Goals =
1. Echo the stretch of the RDMA forum thread from "So I've finally" through "NFS and SMB." word for word.
2. Write what comes next in the forum thread about setting up iSCSI and RDMA on ESXi, picking up after its last sentence.

Document =
PVRDMA, RDMA, iSER, iSNS, RoCE v1/v2 - Has anyone else made sense of this?

AveryFreeman · Dec 25, 2021

Hey,

So I've finally taken the plunge into trying to configure some of my cards to run iSCSI on ESXi for some datastores and direct-shares of zvols. Eventually would like to do RDMA (I think?), but even ISCSI has been a total PITA compared to stuff like NFS and SMB.

I've had this stuff for at least a year now, but I find acronyms super annoying, so I think a certain avoidance has become second nature. I thought I'd be able to do 56Gb IB when I bought the cards (I have a handful of ConnectX-3 MCX354As flashed to FCBT ) but then I found out my upgrade to ESXi 7.0 made that out of the question. So now I'm trying to figure out the 40Gb ethernet + RDMA links to storage providers like LIO/targetcli, and it's been quite the wellspring of obnoxious minutiae.

For example, like, I was reading that to connect a VM to an RDMA endpoint in vSphere, the HCA (host controller adapter - I had to look that up, I thought CX3s were considered NICs, but that would waste a perfect opportunity to introduce another useless acronym) has to be connected to vSphere through a vDS (virtual distributed switch), but the vDS can only have ONE uplink connected (phys HCA port), even though my cards have two? e.g.: https://docs.vmware.com/en/VMware-v...tml#GUID-4A5EBD44-FB1E-4A83-BB47-BBC65181E1C2

Virtual machines that reside on different ESXi hosts require HCA to use RDMA . You must assign the HCA as an uplink for the vSphere Distributed Switch. PVRDMA does not support NIC teaming. The HCA must be the only uplink on the vSphere Distributed Switch.

Record list =
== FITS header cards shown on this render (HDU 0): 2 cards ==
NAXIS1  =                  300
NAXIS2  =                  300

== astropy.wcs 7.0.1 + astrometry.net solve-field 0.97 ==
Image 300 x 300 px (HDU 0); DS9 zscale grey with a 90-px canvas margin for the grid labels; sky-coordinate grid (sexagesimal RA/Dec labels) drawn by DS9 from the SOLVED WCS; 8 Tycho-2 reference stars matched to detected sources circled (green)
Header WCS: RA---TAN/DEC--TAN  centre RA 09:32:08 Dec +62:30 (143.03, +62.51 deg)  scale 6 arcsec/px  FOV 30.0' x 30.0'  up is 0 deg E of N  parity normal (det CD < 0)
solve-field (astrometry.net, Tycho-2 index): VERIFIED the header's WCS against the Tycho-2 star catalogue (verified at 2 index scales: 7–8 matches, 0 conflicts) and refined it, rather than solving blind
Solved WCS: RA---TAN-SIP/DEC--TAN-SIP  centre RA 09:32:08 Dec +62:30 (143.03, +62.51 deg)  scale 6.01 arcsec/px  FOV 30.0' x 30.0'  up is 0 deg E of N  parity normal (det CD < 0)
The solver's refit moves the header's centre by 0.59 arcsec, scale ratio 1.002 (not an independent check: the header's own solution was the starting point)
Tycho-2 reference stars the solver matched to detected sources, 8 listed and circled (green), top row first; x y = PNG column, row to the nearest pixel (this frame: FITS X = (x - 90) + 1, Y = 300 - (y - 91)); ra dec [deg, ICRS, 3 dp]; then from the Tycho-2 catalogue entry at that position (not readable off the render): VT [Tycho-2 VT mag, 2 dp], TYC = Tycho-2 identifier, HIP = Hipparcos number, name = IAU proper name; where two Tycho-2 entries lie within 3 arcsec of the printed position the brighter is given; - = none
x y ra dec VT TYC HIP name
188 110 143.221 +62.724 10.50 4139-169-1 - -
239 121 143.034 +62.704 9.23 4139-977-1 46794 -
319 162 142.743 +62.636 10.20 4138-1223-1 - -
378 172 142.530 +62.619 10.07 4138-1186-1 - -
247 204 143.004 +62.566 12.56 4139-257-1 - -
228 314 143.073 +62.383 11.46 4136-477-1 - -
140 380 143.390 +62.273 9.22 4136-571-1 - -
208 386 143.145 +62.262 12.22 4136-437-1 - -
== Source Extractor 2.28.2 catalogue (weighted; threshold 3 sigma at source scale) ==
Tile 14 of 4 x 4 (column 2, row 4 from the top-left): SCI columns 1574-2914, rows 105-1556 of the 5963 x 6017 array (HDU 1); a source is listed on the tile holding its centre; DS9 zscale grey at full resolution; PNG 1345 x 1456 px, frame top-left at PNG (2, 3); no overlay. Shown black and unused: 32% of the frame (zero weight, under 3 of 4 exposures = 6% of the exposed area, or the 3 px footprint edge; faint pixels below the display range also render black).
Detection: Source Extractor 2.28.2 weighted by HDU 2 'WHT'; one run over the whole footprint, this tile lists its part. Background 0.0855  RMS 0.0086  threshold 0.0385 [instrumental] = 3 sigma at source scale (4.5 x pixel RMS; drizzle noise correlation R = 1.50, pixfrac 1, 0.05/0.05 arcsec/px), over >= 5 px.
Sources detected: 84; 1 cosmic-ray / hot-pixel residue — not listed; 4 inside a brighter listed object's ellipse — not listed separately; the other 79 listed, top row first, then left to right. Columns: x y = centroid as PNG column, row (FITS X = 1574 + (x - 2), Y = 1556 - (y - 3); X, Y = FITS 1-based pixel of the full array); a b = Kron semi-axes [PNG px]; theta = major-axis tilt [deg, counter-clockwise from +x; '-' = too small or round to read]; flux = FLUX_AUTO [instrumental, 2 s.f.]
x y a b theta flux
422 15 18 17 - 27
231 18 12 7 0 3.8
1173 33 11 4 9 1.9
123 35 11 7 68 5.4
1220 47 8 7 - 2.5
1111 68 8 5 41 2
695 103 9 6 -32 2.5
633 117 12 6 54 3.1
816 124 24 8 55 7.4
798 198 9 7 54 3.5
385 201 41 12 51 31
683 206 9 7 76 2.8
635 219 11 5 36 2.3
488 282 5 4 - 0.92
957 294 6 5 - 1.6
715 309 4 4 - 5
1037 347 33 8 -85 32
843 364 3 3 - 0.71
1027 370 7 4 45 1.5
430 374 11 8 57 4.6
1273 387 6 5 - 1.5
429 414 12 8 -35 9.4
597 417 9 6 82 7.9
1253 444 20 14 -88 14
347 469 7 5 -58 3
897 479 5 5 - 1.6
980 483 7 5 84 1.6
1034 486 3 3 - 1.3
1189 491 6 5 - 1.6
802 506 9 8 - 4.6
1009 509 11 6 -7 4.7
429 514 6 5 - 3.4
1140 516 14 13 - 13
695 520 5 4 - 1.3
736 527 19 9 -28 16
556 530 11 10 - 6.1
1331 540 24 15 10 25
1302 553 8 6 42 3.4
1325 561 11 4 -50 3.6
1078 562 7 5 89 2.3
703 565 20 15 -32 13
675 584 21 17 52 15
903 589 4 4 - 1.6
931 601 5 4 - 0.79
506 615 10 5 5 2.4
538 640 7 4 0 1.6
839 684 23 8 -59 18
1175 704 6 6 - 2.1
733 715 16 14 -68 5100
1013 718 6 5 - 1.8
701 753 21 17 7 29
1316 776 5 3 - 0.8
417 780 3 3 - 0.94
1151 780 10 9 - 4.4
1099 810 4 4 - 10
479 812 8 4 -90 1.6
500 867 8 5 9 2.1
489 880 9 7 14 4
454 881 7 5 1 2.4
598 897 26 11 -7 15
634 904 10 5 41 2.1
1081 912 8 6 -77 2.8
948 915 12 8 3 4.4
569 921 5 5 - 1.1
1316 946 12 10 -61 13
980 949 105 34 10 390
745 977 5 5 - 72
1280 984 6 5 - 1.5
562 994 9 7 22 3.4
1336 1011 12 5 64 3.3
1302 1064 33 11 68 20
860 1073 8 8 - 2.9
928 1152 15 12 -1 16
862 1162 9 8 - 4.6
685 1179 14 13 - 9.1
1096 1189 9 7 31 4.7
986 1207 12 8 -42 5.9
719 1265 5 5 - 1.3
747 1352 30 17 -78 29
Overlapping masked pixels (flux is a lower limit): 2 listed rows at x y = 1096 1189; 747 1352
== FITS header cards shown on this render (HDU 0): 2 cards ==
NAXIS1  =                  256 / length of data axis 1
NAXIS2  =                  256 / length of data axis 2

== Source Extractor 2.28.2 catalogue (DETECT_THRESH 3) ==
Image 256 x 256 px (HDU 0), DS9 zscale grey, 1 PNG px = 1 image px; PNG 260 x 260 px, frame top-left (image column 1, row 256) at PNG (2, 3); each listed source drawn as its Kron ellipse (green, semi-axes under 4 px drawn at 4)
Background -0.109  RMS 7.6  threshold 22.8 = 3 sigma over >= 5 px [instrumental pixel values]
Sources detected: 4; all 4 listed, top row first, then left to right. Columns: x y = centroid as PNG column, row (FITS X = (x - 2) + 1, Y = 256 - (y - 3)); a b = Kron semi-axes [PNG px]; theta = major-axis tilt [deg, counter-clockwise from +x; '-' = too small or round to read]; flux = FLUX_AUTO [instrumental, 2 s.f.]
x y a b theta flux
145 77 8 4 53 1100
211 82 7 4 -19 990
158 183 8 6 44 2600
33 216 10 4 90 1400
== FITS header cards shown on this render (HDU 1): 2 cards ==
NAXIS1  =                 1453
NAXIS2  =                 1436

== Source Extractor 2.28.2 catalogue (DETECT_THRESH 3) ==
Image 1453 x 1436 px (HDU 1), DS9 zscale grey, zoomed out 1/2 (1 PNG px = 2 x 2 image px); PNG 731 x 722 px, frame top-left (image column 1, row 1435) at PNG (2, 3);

The results =
1.
So I've finally taken the plunge into trying to configure some of my cards to run iSCSI on ESXi for some datastores and direct-shares of zvols. Eventually would like to do RDMA (I think?), but even ISCSI has been a total PITA compared to stuff like NFS and SMB.

2.
Does that mean I can only have one PER HOST, or only one uplink connected to THE ENTIRE vDS?!

Is that just during setup, or like, all the time?! It's totally not clear. Here's another gem:

From The Basics of Remote Direct Memory Access (RDMA) in vSphere | VMware

RDMA over Converged Ethernet (RoCE) is supported with PVRDMA . . .fabric needs to support Priority Flow Control (PFC). PVRDMA supports both RoCE v1 and v2. The difference here is that RoCE v1 supports switched networks only, where RoCE v2 supports routed networks.

If my CX3 HCAs are only RoCE v1 compliant, does that mean that I have to make sure my little storage-only network VyOS VM I made basically just for running dnsmasq needs to be OFF unless the HCAs are using RoCE v2? (v1 = switched network only vs v2 = routing compliant) Is that what that means?

Or can I maybe change my CX3 HCAs to RoCE v2 with this setting: https://kb.vmware.com/s/article/79148

Code:
Changing RDMA NIC's RoCE Version in ISER Environments:

Code:

esxcli rdma iser params set -a vmhba69 -r 2

And PVRDMA supports RoCE v2, but IF my cards only support v1, does that mean I'm limited to the capabilities of my card (v1), or could I conceivably do some host-only (internal) networking with PVRDMA unattached to the HCA? Would that even make any difference if it were host-only, anyway...? And they all have to be set to the same thing? It's all just so unclear.

Oh, looks like I found an answer to that question here: https://blogs.vmware.com/vsphere/2020/10/para-virtual-rdma-support-for-native-endpoints.html

VMs running on the same ESXi host use memory copy for PVRDMA. This mode does not require ESXi hosts to have an HCA card connected

So that's cool, but still ... do I connect them to the host through the same networking endpoint? So, even the host-only PVRDMA needs to be connected to a vDS?

If I have to set them all ahead of time to be the same version throughout my stack, will I still be able to use them with iSER?

And seriously, though ... WTF is iSER? That's gotta be the lamest acronym ever (saying a lot). Is that still considered "networking", like SCSI over IP? Or does it render the HCA useless for other more networky stuff while it's running?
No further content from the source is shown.